Aside from Dien, the only name is Jolene Blalock, who plays pilot Lola Beck, who is in a relationship with Dien’s pal Dix Hauser, whose name will survive long after ST3:M fades. There is an odd triangle between the three, which sometimes makes sense, but often doesn’t. Tacked on is the new Sky Marshall, whose role in the plot is obvious from the first time we see him, and a weird religious fervor that I somehow missed the introduction of. At one point in the movie everyone was talking about religion and I don’t know why.
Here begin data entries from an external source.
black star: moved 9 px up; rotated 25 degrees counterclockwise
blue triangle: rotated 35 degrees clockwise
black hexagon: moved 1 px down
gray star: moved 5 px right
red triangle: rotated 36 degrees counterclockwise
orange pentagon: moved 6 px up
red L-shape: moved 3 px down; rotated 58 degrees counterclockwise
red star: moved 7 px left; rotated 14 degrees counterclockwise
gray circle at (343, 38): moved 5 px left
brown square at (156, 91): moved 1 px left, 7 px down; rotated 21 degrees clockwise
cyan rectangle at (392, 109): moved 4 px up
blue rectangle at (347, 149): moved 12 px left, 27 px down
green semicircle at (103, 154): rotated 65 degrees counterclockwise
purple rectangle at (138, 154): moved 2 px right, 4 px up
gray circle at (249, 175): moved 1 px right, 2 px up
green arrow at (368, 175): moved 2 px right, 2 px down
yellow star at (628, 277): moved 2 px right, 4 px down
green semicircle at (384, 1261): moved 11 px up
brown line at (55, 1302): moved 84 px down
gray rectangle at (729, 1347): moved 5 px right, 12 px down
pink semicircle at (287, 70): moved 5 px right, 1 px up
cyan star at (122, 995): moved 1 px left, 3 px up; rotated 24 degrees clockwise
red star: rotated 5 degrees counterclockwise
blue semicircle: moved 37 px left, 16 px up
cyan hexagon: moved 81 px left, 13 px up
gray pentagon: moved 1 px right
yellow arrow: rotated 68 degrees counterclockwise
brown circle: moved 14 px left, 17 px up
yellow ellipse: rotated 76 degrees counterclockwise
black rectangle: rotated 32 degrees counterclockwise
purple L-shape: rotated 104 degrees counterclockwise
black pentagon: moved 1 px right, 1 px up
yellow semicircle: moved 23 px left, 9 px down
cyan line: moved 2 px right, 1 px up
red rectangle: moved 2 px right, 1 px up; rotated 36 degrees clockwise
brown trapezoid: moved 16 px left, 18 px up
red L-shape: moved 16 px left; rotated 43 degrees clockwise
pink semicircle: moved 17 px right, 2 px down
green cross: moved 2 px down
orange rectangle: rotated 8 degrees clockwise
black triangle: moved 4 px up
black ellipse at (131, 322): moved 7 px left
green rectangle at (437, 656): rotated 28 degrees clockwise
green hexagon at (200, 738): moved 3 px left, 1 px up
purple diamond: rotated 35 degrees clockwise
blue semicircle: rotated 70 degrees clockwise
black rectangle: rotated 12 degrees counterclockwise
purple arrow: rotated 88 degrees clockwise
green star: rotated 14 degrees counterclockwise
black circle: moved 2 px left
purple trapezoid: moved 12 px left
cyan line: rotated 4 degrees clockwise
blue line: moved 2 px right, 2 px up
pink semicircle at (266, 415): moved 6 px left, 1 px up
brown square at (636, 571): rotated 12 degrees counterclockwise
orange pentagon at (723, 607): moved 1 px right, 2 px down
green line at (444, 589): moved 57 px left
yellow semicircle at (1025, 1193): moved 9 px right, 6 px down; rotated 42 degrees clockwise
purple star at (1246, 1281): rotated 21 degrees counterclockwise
Acting is, well, lips moving and sounds being made. Dien is Dien. I’m not one of Blalock’s fans from her “ENTERPRISE” days, so this is my first impression of her outside of a magazine spread. Granted she isn’t given much material to work with, but I remain a non-member of her fan club. Plus, her lips change color quite often during the same scene. Not her fault, but funny nonetheless.
The special effects are nothing of the sort. In the interest of full disclosure, I did watch this in HD. Transferring computer generated imagery as featureless as this to Blu-ray is putting lipstick and a dress on the Montauck Monster. Night often hides much of the polygon shortcomings, but is also the backdrop for many a insert shot. The action is routinely interrupted by logistical limitations (such as the kind solved in post-production by the aforementioned insert), but Neumeier does a satisfactory job at salvaging what hes got.
The satire is in full effect, but also narrowed with all the precision of a belly flop. It is almost as if Neumeier’s script for STARSHIP TROOPERS 3 just wants desperately to make fun of something regardless of accuracy. In the end the joke is on him, because none of the satire is consistent and occasionally borders on complete non-relevance.
It would be stupid to recommend MARAUDER to anyone who isn’t a diehard fan of the original film. I even have a hard time recommending it to people like me. Standing alone, the movie does very little to earn its keep (though the new brain bug is pretty cool), but nostalgia for the series and a vault of well intentions are enough to save the picture from disgrace. There is certainly no urgency to get on this. If it happens, it happens. Just roll with it. Someone needed a paycheck, maybe some day you’ll need something to watch and all will be kismet.